What is Utah’s State Soil?

By William Case

The Mivida (mee vee duh) soil is Utah’s unofficial state soil. Although not legislatively established, the Mivida is listed by the Natural Resources Conservation Service (NRCS) as Utah’s representative soil.

Soil is a complex product of (1) mechanical and chemical breakdown, erosion, and transport – by moving water, ice, or wind – of rocks and minerals (parent material), (2) leaching and deposition of chemicals and nutrients, and (3) organic growth and decomposition.

Soils generally consist of 25% water, 25% air, 45% rock and mineral pieces, and 1-5% organic material. Aside from water and air, soil is our most important natural resource.
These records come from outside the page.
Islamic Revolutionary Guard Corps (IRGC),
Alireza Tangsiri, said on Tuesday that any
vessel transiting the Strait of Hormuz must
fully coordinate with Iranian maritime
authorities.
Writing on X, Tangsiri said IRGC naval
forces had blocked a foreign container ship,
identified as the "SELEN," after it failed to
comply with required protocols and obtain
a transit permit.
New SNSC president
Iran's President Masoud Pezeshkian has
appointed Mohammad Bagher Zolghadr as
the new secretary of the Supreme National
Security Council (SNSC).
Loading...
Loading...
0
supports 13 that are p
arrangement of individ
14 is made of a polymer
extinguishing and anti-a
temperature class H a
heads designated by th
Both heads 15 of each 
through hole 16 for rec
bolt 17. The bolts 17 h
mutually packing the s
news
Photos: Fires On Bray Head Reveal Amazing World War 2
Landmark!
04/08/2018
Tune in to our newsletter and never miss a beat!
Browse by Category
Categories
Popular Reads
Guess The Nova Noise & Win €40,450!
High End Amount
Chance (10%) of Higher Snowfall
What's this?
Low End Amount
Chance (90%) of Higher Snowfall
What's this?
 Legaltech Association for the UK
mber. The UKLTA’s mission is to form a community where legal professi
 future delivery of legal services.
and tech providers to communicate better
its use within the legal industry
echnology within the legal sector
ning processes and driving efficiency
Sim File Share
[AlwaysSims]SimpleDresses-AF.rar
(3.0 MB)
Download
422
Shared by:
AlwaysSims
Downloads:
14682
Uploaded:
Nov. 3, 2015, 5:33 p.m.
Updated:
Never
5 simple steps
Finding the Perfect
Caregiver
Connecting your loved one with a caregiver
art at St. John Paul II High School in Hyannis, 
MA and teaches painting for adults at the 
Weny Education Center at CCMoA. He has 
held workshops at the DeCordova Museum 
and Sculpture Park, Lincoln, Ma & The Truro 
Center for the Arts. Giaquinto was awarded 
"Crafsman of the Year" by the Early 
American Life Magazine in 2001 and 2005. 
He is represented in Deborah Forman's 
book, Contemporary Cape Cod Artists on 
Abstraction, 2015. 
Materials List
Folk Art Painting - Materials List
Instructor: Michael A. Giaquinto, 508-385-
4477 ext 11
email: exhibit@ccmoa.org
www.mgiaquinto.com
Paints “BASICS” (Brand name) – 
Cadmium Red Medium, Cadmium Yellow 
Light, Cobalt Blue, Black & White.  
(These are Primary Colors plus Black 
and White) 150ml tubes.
Soil offers physical support, minerals, and a home for billions of microbes (mostly fungi and bacteria) that convert minerals to nutrients for crops.

The Mivida soil is widespread across southeastern Utah; its parent material is sand derived from the lower Mesozoic sandstone so prevalent in southern Utah’s famous parks and monuments.

According to the NRCS, the Mivida soil consists of fine sandy loam (mostly sand, with a small amount of silt and clay) that has a yellowish-red topsoil and pinkish-brown subsoil.

It covers over 200,000 acres of rangeland, irrigated cropland, wildlife habitat, and recreational land on cuestas and benches in southeastern Utah. It forms in wind-deposited sheets of sand eroded from Quaternary (0 to 1.8 million years old) dunes and Mesozoic sandstone.

The soil is present at elevations between 5000 and 5400 feet. Precipitation of only 8 to 13 inches per year limits native vegetation to grasses, Mormon tea, saltbush, and sagebrush.